▸ **EXERCISE DIRECTIONS**: What you write must match the records exactly, except for the images, which are left out.

Dataset entries:
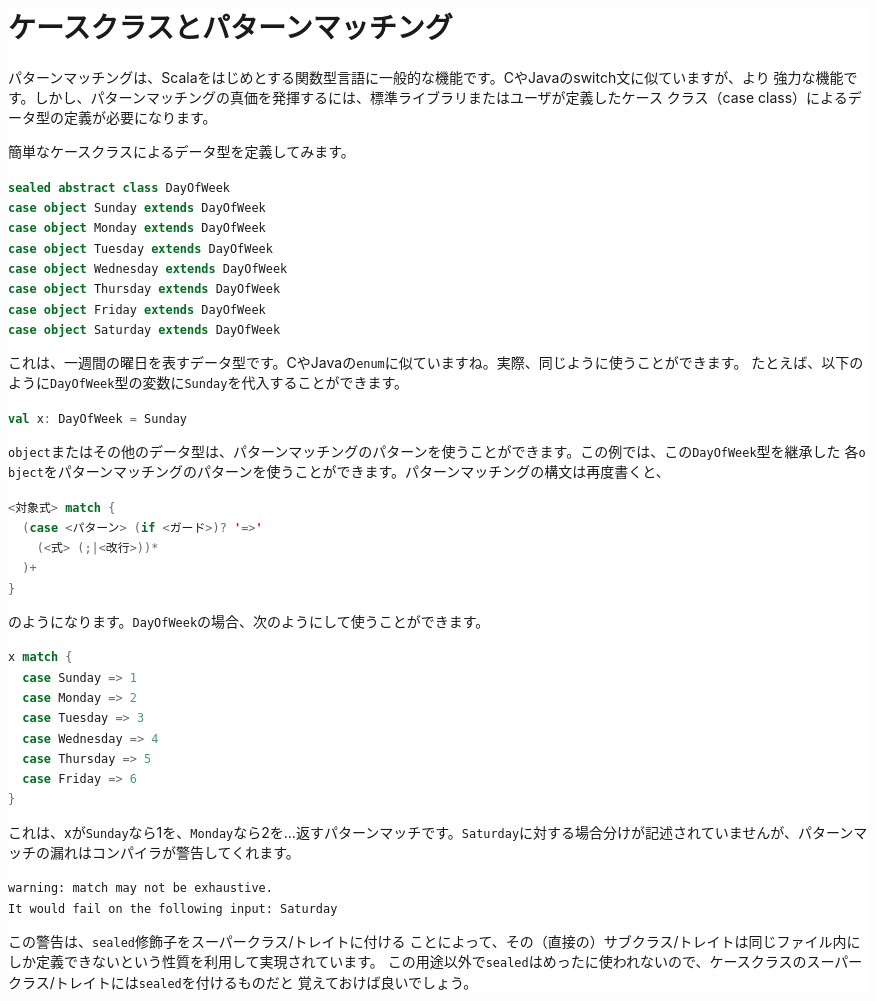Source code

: # ケースクラスとパターンマッチング

パターンマッチングは、Scalaをはじめとする関数型言語に一般的な機能です。CやJavaのswitch文に似ていますが、より
強力な機能です。しかし、パターンマッチングの真価を発揮するには、標準ライブラリまたはユーザが定義したケース
クラス（case class）によるデータ型の定義が必要になります。

簡単なケースクラスによるデータ型を定義してみます。

```scala mdoc:nest:silent
sealed abstract class DayOfWeek
case object Sunday extends DayOfWeek
case object Monday extends DayOfWeek
case object Tuesday extends DayOfWeek
case object Wednesday extends DayOfWeek
case object Thursday extends DayOfWeek
case object Friday extends DayOfWeek
case object Saturday extends DayOfWeek
```

これは、一週間の曜日を表すデータ型です。CやJavaの`enum`に似ていますね。実際、同じように使うことができます。
たとえば、以下のように`DayOfWeek`型の変数に`Sunday`を代入することができます。

```scala mdoc:nest:silent
val x: DayOfWeek = Sunday
```

`object`またはその他のデータ型は、パターンマッチングのパターンを使うことができます。この例では、この`DayOfWeek`型を継承した
各`object`をパターンマッチングのパターンを使うことができます。パターンマッチングの構文は再度書くと、

```scala
<対象式> match {
  (case <パターン> (if <ガード>)? '=>'
    (<式> (;|<改行>))*
  )+
}
```

のようになります。`DayOfWeek`の場合、次のようにして使うことができます。

```scala mdoc:nest
x match {
  case Sunday => 1
  case Monday => 2
  case Tuesday => 3
  case Wednesday => 4
  case Thursday => 5
  case Friday => 6
}
```
これは、xが`Sunday`なら1を、`Monday`なら2を…返すパターンマッチです。`Saturday`に対する場合分けが記述されていませんが、パターンマッチの漏れはコンパイラが警告してくれます。
```
warning: match may not be exhaustive.
It would fail on the following input: Saturday
```
この警告は、`sealed`修飾子をスーパークラス/トレイトに付ける
ことによって、その（直接の）サブクラス/トレイトは同じファイル内にしか定義できないという性質を利用して実現されています。
この用途以外で`sealed`はめったに使われないので、ケースクラスのスーパークラス/トレイトには`sealed`を付けるものだと
覚えておけば良いでしょう。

▸ **RESPONSE BOX**:
Source code

: # ケースクラスとパターンマッチング

パターンマッチングは、Scalaをはじめとする関数型言語に一般的な機能です。CやJavaのswitch文に似ていますが、より
強力な機能です。しかし、パターンマッチングの真価を発揮するには、標準ライブラリまたはユーザが定義したケース
クラス（case class）によるデータ型の定義が必要になります。

簡単なケースクラスによるデータ型を定義してみます。

```scala mdoc:nest:silent
sealed abstract class DayOfWeek
case object Sunday extends DayOfWeek
case object Monday extends DayOfWeek
case object Tuesday extends DayOfWeek
case object Wednesday extends DayOfWeek
case object Thursday extends DayOfWeek
case object Friday extends DayOfWeek
case object Saturday extends DayOfWeek
```

これは、一週間の曜日を表すデータ型です。CやJavaの`enum`に似ていますね。実際、同じように使うことができます。
たとえば、以下のように`DayOfWeek`型の変数に`Sunday`を代入することができます。

```scala mdoc:nest:silent
val x: DayOfWeek = Sunday
```

`object`またはその他のデータ型は、パターンマッチングのパターンを使うことができます。この例では、この`DayOfWeek`型を継承した
各`object`をパターンマッチングのパターンを使うことができます。パターンマッチングの構文は再度書くと、

```scala
<対象式> match {
  (case <パターン> (if <ガード>)? '=>'
    (<式> (;|<改行>))*
  )+
}
```

のようになります。`DayOfWeek`の場合、次のようにして使うことができます。

```scala mdoc:nest
x match {
  case Sunday => 1
  case Monday => 2
  case Tuesday => 3
  case Wednesday => 4
  case Thursday => 5
  case Friday => 6
}
```
これは、xが`Sunday`なら1を、`Monday`なら2を…返すパターンマッチです。`Saturday`に対する場合分けが記述されていませんが、パターンマッチの漏れはコンパイラが警告してくれます。
```
warning: match may not be exhaustive.
It would fail on the following input: Saturday
```
この警告は、`sealed`修飾子をスーパークラス/トレイトに付ける
ことによって、その（直接の）サブクラス/トレイトは同じファイル内にしか定義できないという性質を利用して実現されています。
この用途以外で`sealed`はめったに使われないので、ケースクラスのスーパークラス/トレイトには`sealed`を付けるものだと
覚えておけば良いでしょう。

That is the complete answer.